NEGOCIATIONS COLLECTIVES : Les règles à respecter lors de la diffusion de tracts

Les tracts peuvent être diffusés dans l’enceinte de l’entreprise si les conditions de distribution n’apportent pas un trouble injustifié à l’exécution normale du travail ou à la marche de l’entreprise (Cass. crim., 30 janv. 1973, n° 72-91.807).
Saisie de ce sujet, la Cour de cassation a jugé que la distribution de tracts effectuée dans un couloir conduisant aux ateliers et avant la reprise du travail n’est pas illégal (Cass. crim., 21 févr. 1979, n° 77-92.618). Elle précise également que l’employeur ne peut pas fixer unilatéralement l’endroit où devrait s’effectuer la diffusion (Cass. crim., 27 nov. 1973, n° 73-90.495).
 
En revanche, le moment de la diffusion des tracts est encadré, ils ne peuvent être diffusés qu’aux heures d’entrée et de sortie de travail (L.2142-4 Code du travail).

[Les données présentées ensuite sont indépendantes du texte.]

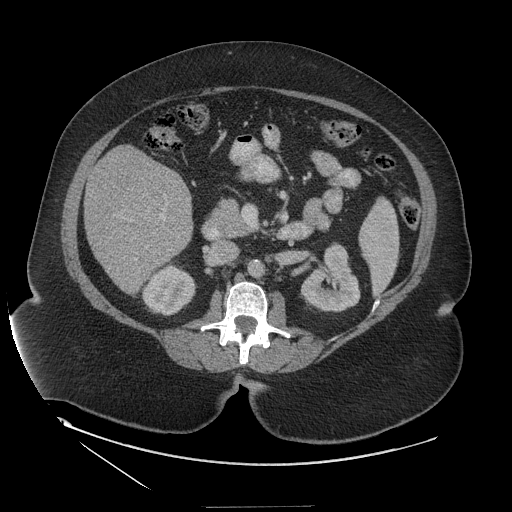
Contrast-enhanced abdominal CT (liver protocol), one axial slice; reconstruction kernel STANDARD; 140 kVp; soft-tissue window (W 400 / L 40 HU); 2.5 mm slice thickness; 512 × 512 image matrix, field of view 480 × 480 mm. From the clinical record (not read from this slice): diagnosis: hepatocellular carcinoma (patient treated with transarterial chemoembolisation; whether this scan precedes or follows treatment is not stated here); TNM stage (as recorded): Stage-II; Child-Pugh class: A; tumour differentiation: well differentiated; tumour nodularity: multinodular.
Annotated regions visible in this slice (semi-automatically segmented with operator editing):
- liver parenchyma outside the tumour (the mass and vessels are separate outlines, so this box may not span the whole liver): box from (x=84, y=145) to (x=192, y=293) px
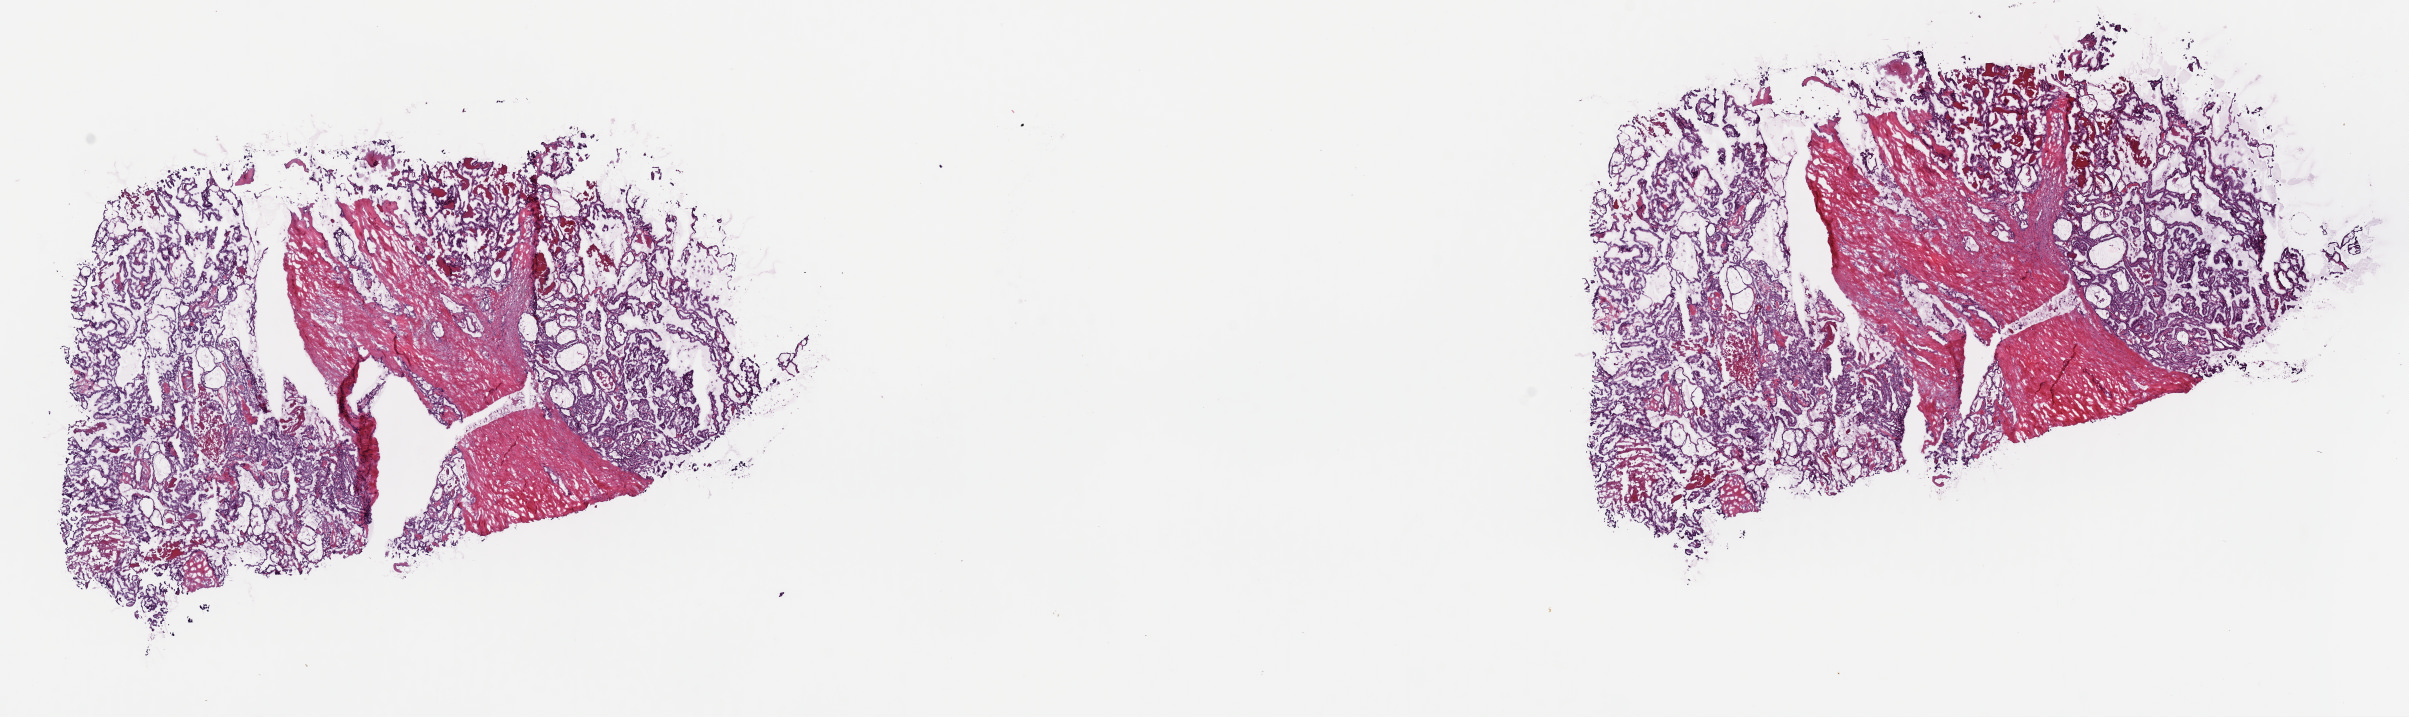
Digitized Hematoxylin and eosin (H&E) stained tissue section (whole slide) — low-resolution overview of the scanned area, about 19.0 x 5.7 mm; frozen section; sample: primary tumour, thyroid. Male patient; age at initial diagnosis 33 years. Slide review estimates, as recorded: tumour cells 75%, tumour nuclei 85%, normal cells 0%, stromal cells 25%, necrosis 0%. Inflammatory infiltration, as recorded: lymphocyte infiltration 0%, monocyte infiltration 0%, neutrophil infiltration 0%.
AJCC pathologic stage: I. Lymph nodes positive (case pathology): 5 of 5 examined. Diagnosis: Papillary adenocarcinoma, NOS (thyroid gland). Laterality: left.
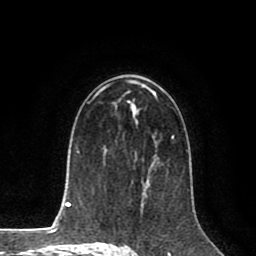
Breast MRI (dynamic contrast-enhanced), one axial slice; cropped to one breast; dynamic contrast-enhanced series, time point 2 of 8 at this slice position (early post-contrast); 1.5 T; TE 2.6 ms, TR 5.6 ms; 2 mm slice thickness; 256 × 256 image matrix, field of view 170 × 170 mm. Female patient.
Outlined on this slice (semi-automatic segmentation, software-assisted and operator-edited):
- enhancing-tissue mask used for the functional tumour volume (all voxels passing the contrast-enhancement thresholds inside the analysis volume; usually the tumour): bounding box (x1, y1, x2, y2) in pixels: (146, 135, 174, 188)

Ainsi, en distribuant des tracts lors des allées et venues des salariés pour raisons professionnelles, le délégué syndical ou représentant de la section syndicale commet une faute (Cass. crim., 10 mai 1979, n° 78-40.900).
La diffusion de tracts est aussi interdite pendant les pauses accordées sur les lieux de travail, donc dans l’enceinte de l’entreprise. Même si elles ne sont pas comptées dans la durée du travail effectif, elles ne sont pas assimilées à des heures d’entrée et de sortie du travail (Cass. soc., 8 juill. 1982, n° 81-14.176). C’est également le cas de la diffusion faite pendant le temps de repas pris dans un local ou cantine de l’entreprise (Cass. soc., 9 juin 1983, n° 82-11.087).
Enfin, l’administration autorise la distribution uniquement pendant les plages mobiles en cas d’horaires variables pour l’ensemble de l’entreprise ou pendant les changements d’équipe en cas de travail par équipes (Rép. min. n° 5032 : JOAN Q, 2 nov. 1978, p. 6979).
 
Nous vous précisions que ces restrictions ne sont pas applicables pour la diffusion de tracts à l’extérieur de l’entreprise. Ne sont pas visés par l'article L. 2142-4 du Code du travail la distribution de tracts sur la voie publique, ni dans les parties communes de l'immeuble où l'entreprise occupe des locaux, ni dans l'établissement d'un client au sein duquel des salariés de l'entreprise effectuent des missions. L'employeur ne peut donc pas invoquer ce texte pour contester la licéité de distributions de tracts syndicaux effectués en ces lieux (Cass. soc., 18 janv. 2011, n° 09-12.240).
Cependant, nous vous alertons qu’en cas de distribution à l’extérieur de l’entreprise, le contenu du tract sera soumis aux règles relatives au droit de la presse, à savoir l’interdiction des diffamations et des injures publiques (Cass. soc., 28 févr. 2007, n° 05-15.228).
 
Compte tenu de la diversité dans l'organisation du temps de travail, les conventions collectives et accords d'entreprise peuvent prévoir des adaptations au bon exercice de ce droit dans l'entreprise.